:: Provided entries
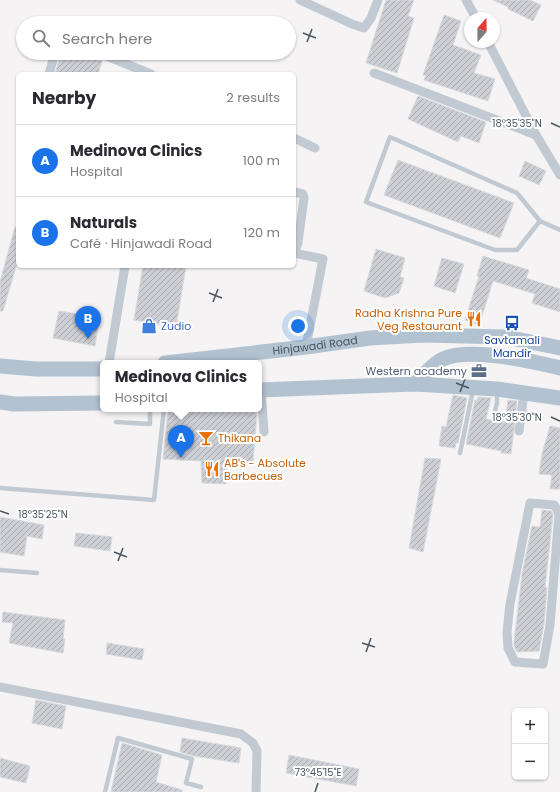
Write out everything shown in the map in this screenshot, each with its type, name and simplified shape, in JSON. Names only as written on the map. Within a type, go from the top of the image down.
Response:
[{"type":"main road","name":"Hinjawadi Road","points":[[191,360],[370,338],[430,335],[506,337],[560,348]]},
{"type":"main road","points":[[415,384],[431,367],[443,359],[461,354],[501,356],[560,368]]},
{"type":"main road","points":[[0,366],[36,369],[100,369]]},
{"type":"main road","points":[[262,390],[415,384],[497,389],[560,398]]},
{"type":"main road","points":[[0,402],[14,404],[100,403]]},
{"type":"street","points":[[300,0],[364,28],[371,18],[378,0]]},
{"type":"street","points":[[466,0],[473,12]]},
{"type":"street","points":[[491,48],[536,135],[560,175]]},
{"type":"street","points":[[50,72],[53,60]]},
{"type":"street","points":[[116,60],[146,72]]},
{"type":"street","points":[[374,73],[536,135]]},
{"type":"street","points":[[296,139],[315,148]]},
{"type":"street","points":[[296,192],[303,194],[304,198],[296,248]]},
{"type":"street","points":[[296,253],[323,259],[306,347]]},
{"type":"street","points":[[109,360],[125,268]]},
{"type":"street","points":[[519,431],[524,393]]},
{"type":"street","points":[[262,411],[264,432]]},
{"type":"street","points":[[530,503],[554,505],[560,511],[550,625],[543,664],[515,662],[508,648],[507,632],[510,604],[530,503]]},
{"type":"street","points":[[0,687],[241,734],[253,743],[258,751],[256,792]]},
{"type":"lane","points":[[540,222],[517,250],[495,250],[366,202],[390,137],[516,193],[540,222],[560,230]]},
{"type":"lane","points":[[460,453],[473,388]]},
{"type":"lane","points":[[494,414],[497,403],[497,389]]},
{"type":"lane","points":[[116,422],[150,424],[150,412]]},
{"type":"lane","points":[[0,488],[154,500],[164,412]]},
{"type":"lane","points":[[0,570],[37,573]]},
{"type":"lane","points":[[105,792],[118,738],[192,759],[186,783],[201,787]]},
{"type":"building","points":[[386,0],[414,0],[408,16],[414,18],[397,73],[366,63]]},
{"type":"building","points":[[493,0],[530,0],[541,5],[533,21]]},
{"type":"building","points":[[444,15],[461,21],[453,45],[481,55],[474,73],[495,79],[488,101],[424,80],[426,76],[423,75]]},
{"type":"building","points":[[59,60],[102,61],[99,72],[56,72]]},
{"type":"building","points":[[418,96],[486,122],[479,143],[461,136],[458,142],[408,119]]},
{"type":"building","points":[[398,160],[514,203],[500,238],[384,195]]},
{"type":"building","points":[[525,161],[546,171],[539,185],[519,176]]},
{"type":"building","points":[[15,227],[16,267],[3,311],[0,311],[0,282]]},
{"type":"building","points":[[376,249],[405,258],[400,277],[404,278],[399,293],[385,298],[364,291]]},
{"type":"building","points":[[483,256],[529,270],[526,278],[560,289],[560,312],[532,303],[535,294],[493,281],[479,325],[465,320],[479,276],[477,276]]},
{"type":"building","points":[[442,258],[464,264],[455,293],[434,286]]},
{"type":"building","points":[[143,268],[186,268],[176,327],[134,320]]},
{"type":"building","points":[[59,311],[77,314],[75,322],[98,326],[95,346],[53,338]]},
{"type":"building","points":[[453,395],[467,398],[458,443],[456,443],[455,448],[439,446],[442,426],[446,427]]},
{"type":"building","points":[[478,397],[491,398],[486,419],[505,422],[508,400],[517,401],[511,454],[466,444],[475,400],[477,401]]},
{"type":"building","points":[[168,412],[257,412],[253,464],[225,463],[226,484],[202,483],[201,461],[163,459]]},
{"type":"building","points":[[550,426],[560,428],[560,489],[550,489],[552,475],[539,474],[542,454]]},
{"type":"building","points":[[425,458],[441,459],[423,552],[409,548]]},
{"type":"building","points":[[542,510],[551,511],[553,514],[545,587],[547,588],[544,624],[539,651],[517,652],[514,642],[522,574],[532,526],[540,527]]},
{"type":"building","points":[[0,517],[44,525],[42,539],[27,536],[24,556],[0,552]]},
{"type":"building","points":[[76,533],[112,537],[110,551],[74,546]]},
{"type":"building","points":[[3,612],[65,620],[63,653],[9,643],[13,623],[2,622]]},
{"type":"building","points":[[107,643],[144,649],[142,660],[106,654]]},
{"type":"building","points":[[36,700],[66,706],[62,729],[32,723]]},
{"type":"building","points":[[182,738],[241,748],[239,763],[194,756],[180,752]]},
{"type":"building","points":[[122,743],[162,755],[156,782],[182,790],[182,792],[111,792]]},
{"type":"building","points":[[289,755],[359,769],[356,786],[286,773]]},
{"type":"building","points":[[0,758],[30,766],[26,783],[0,777]]},
{"type":"place","name":"Radha Krishna Pure Veg Restaurant","points":[[474,319]]},
{"type":"place","name":"Savtamali Mandir","points":[[512,323]]},
{"type":"place","name":"Zudio","points":[[149,326]]},
{"type":"place","name":"Naturals","points":[[88,339]]},
{"type":"place","name":"Western academy","points":[[479,371]]},
{"type":"place","name":"Thikana","points":[[206,438]]},
{"type":"place","name":"Medinova Clinics","points":[[181,458]]},
{"type":"place","name":"AB's - Absolute Barbecues","points":[[212,469]]}]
::::
Instructions for the task
Show a copy of each line from the data that includes the word "lane".

Output of the task
{"type":"lane","points":[[540,222],[517,250],[495,250],[366,202],[390,137],[516,193],[540,222],[560,230]]},
{"type":"lane","points":[[460,453],[473,388]]},
{"type":"lane","points":[[494,414],[497,403],[497,389]]},
{"type":"lane","points":[[116,422],[150,424],[150,412]]},
{"type":"lane","points":[[0,488],[154,500],[164,412]]},
{"type":"lane","points":[[0,570],[37,573]]},
{"type":"lane","points":[[105,792],[118,738],[192,759],[186,783],[201,787]]},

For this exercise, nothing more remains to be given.